FOCUS – Drôle d’ambiance au dépôt Tag de Gières. Mardi 12 avril au matin, des membres du personnel ont trouvé un bulletin Marine Le Pen dans leurs boîtes à lettres professionnels. Un “cadeau” réservé uniquement aux salariés présentant des patronymes à consonance maghrébine. Les syndicats appellent la direction à déposer plainte. Celle-ci s’y refuse, faute de pouvoir identifier le coupable.
Des bulletins de vote « Marine Le Pen », non pas dans les urnes… mais dans les boîtes à lettres professionnelles de salariés de la Tag du dépôt de Gières. C’est ce qu’ont découvert plusieurs dizaines de membres du personnel au matin du mardi 12 avril. Avec un point commun : tous ont des patronymes à consonance maghrébine. Un même phénomène avait déjà été observé au moment de l’élection présidentielle de 2017.
De quoi provoquer une réaction immédiate des syndicats.
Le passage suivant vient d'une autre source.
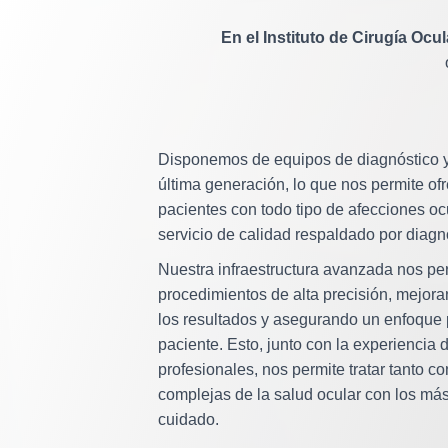
En el Instituto de Cirugía Ocu
Disponemos de equipos de diagnóstico y 
última generación, lo que nos permite of
pacientes con todo tipo de afecciones oc
servicio de calidad respaldado por diagn
Nuestra infraestructura avanzada nos per
procedimientos de alta precisión, mejora
los resultados y asegurando un enfoque
paciente. Esto, junto con la experiencia 
profesionales, nos permite tratar tanto
complejas de la salud ocular con los más
cuidado.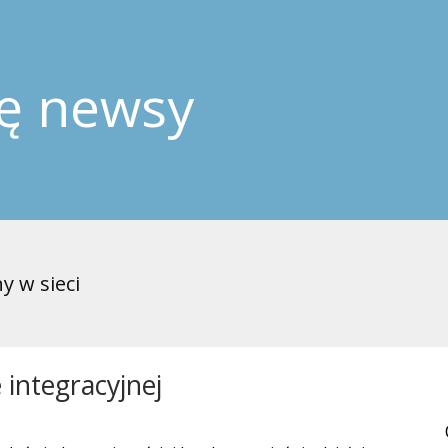
ję newsy
y w sieci
 integracyjnej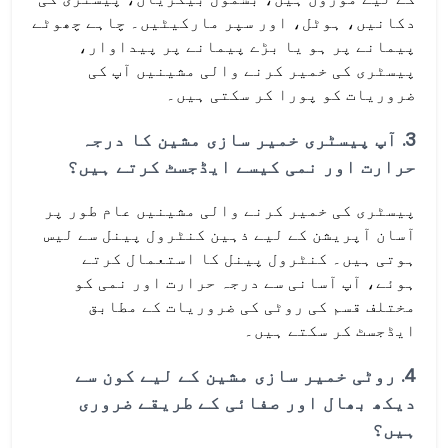
دکانیں، ہوٹل، اور سپر مارکیٹیں۔ چاہے چھوٹے
پیمانے پر ہو یا بڑے پیمانے پر پیداوار،
پیسٹری کی خمیر کرنے والی مشینیں آپ کی
ضروریات کو پورا کر سکتی ہیں۔
3.
آپ پیسٹری خمیر سازی مشین کا درجہ
حرارت اور نمی کیسے ایڈجسٹ کرتے ہیں؟
پیسٹری کی خمیر کرنے والی مشینیں عام طور پر
آسان آپریشن کے لیے ذہین کنٹرول پینل سے لیس
ہوتی ہیں۔ کنٹرول پینل کا استعمال کرتے
ہوئے، آپ آسانی سے درجہ حرارت اور نمی کو
مختلف قسم کی روٹی کی ضروریات کے مطابق
ایڈجسٹ کر سکتے ہیں۔
4.
روٹی خمیر سازی مشین کے لیے کون سے
دیکھ بھال اور صفائی کے طریقے ضروری
ہیں؟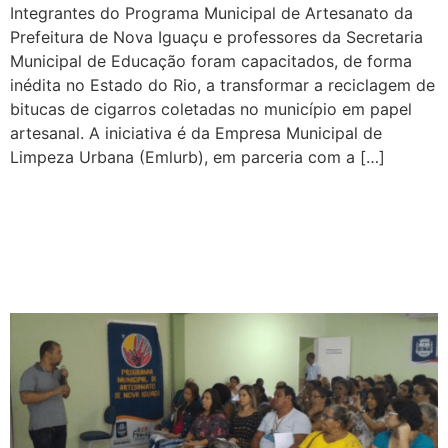
Integrantes do Programa Municipal de Artesanato da
Prefeitura de Nova Iguaçu e professores da Secretaria
Municipal de Educação foram capacitados, de forma
inédita no Estado do Rio, a transformar a reciclagem de
bitucas de cigarros coletadas no município em papel
artesanal. A iniciativa é da Empresa Municipal de
Limpeza Urbana (Emlurb), em parceria com a […]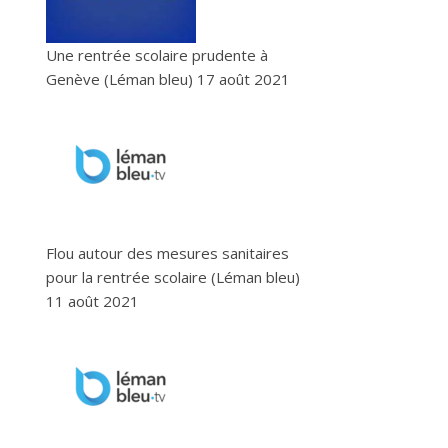
Une rentrée scolaire prudente à
Genève (Léman bleu)
17 août 2021
Flou autour des mesures sanitaires
pour la rentrée scolaire (Léman bleu)
11 août 2021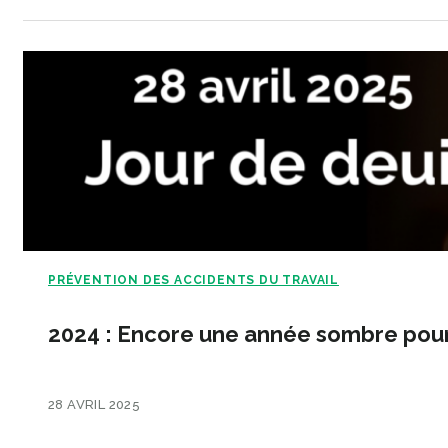
PRÉVENTION DES ACCIDENTS DU TRAVAIL
2024 : Encore une année sombre pour l
28 AVRIL 2025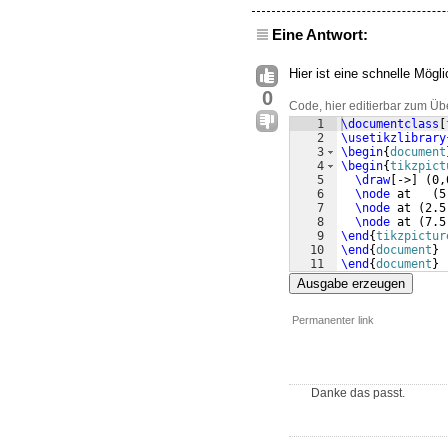
Eine Antwort:
Hier ist eine schnelle Mögli
0
Code, hier editierbar zum Üb
1
\documentclass
[
2
\usetikzlibrary
3
\begin
{
document
4
\begin
{
tikzpict
5
\draw
[
->
]
(
0,
6
\node
 at   
(
5
7
\node
 at 
(
2.5
8
\node
 at 
(
7.5
9
\end
{
tikzpictur
10
\end
{
document
}
11
\end
{
document
}
Ausgabe erzeugen
Permanenter link
Danke das passt.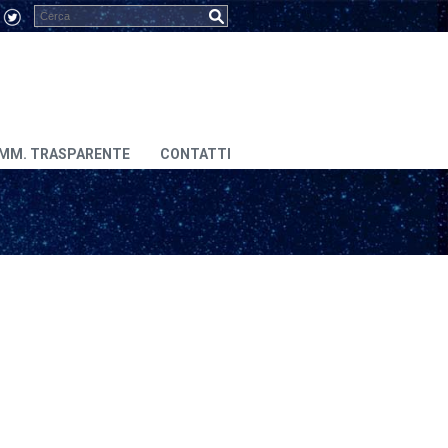
MM. TRASPARENTE
CONTATTI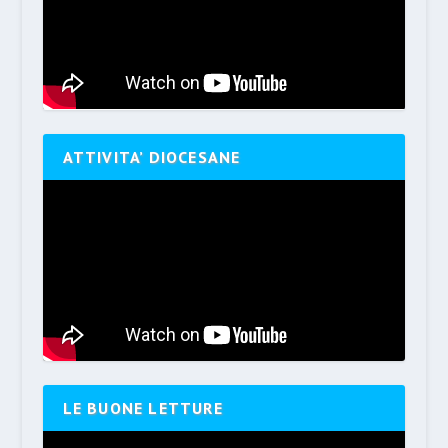
ATTIVITA’ DIOCESANE
LE BUONE LETTURE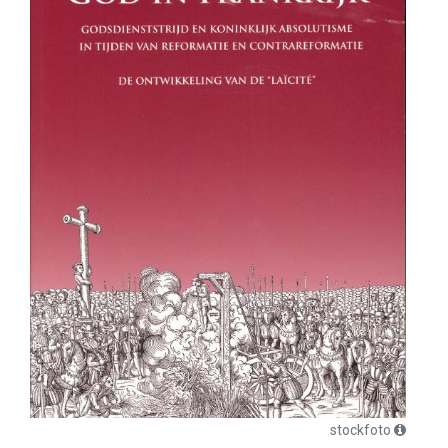
stockfoto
Le Syndicat du transport (ST) a notamment diffusé un document en interne, pour dénoncer des « actes à caractère raciste entre collègues » de la Tag. « Il devient malheureusement trop régulier que des collègues viennent nous trouver afin de nous signaler, ce genre d’agissements nauséabond », écrit le syndicat. Qui appelle la direction à réagir.
La direction de la Tag appelée à déposer plainte
Même position du côté de Force Ouvrière, le syndicat majoritaire au sein de la Tag. Qui indique qu’une douzaine de personnes concernées ont déposé plainte auprès de la gendarmerie d’Eybens. « Nous avons demandé à la direction, en tant qu’entreprise, de déposer plainte elle aussi et de faire cesser ces agissements », ajoute le syndicaliste FO Fernando Martins. Sans cacher une certaine exaspération : « À chaque élection on a le même cinéma ! »
Un dépôt de plainte de la Tag suite au dépôt de ces bulletins ? Pour Charly Lecoq, directeur des Ressources humaines à la Tag, la démarche n’est pas pertinente sans coupable identifié. « Depuis sept ans que j’officie, sur ce genre de phénomènes, je n’ai jamais eu la chance de prendre quelqu’un la main dans le sac », explique-t-il à Place Gre’net. Tout en insistant sur le caractère « ponctuel » et « peu fréquent » de ce type d’agissements.
La Tag devrait-elle se doter d’outils supplémentaires ? « J’en suis à entendre des gens me dire de mettre des caméras dans les lieux où il y a ce genre de diffusion », constate Charly Lecoq. Alors que les mêmes caméras tendent généralement à susciter de la méfiance. Le DRH de la Tag n’est de toute manière pas certain de pouvoir répondre favorablement à une telle demande, au regard de la réglementation sur les caméras.
La Tag comprend le « sentiment de malaise » des personnes visées par ces bulletins
Et faute de trouver un coupable ? « Quand il y a un événement, quel qu’il soit, on diffuse une communication rappelant à l’ensemble des collaborateurs la position de l’entreprise en termes de diversité, d’égalité de traitement et de lutte contre tout comportement discriminant », décrit-il. Tout en reconnaissant le « sentiment de malaise » que ressentent les personnes concernées. Et que la direction a assuré de son soutien.
Soutien d’autant plus affirmé que, insiste le DRH, la Tag se targue d’être « une des entreprises du bassin grenoblois la plus engagée dans la diversité et l’insertion ». Et ceci, ajoute-t-il, tant en matière d’embauche de personnels féminins que de personnes issues de l’immigration ou des quartiers populaires. « On symbolise vraiment la diversité de la société française, c’est dans l’ADN de la Tag », insiste Charly Lecoq.
Mais… il y a un mais. « Quelle que soit la politique que l’on mène depuis plus de 20 ans, on ne peut pas empêcher des gens dans notre dos de manifester des orientations racistes ou discriminantes. Et pour aller plus loin contre ces personnes-là, il faut arriver à les identifier », répète le DRH. En affirmant pour conclure qu’en cas d’identification d’un collaborateur indélicat, la direction « mènerait toutes les actions disciplinaires ou judiciaires appropriées ».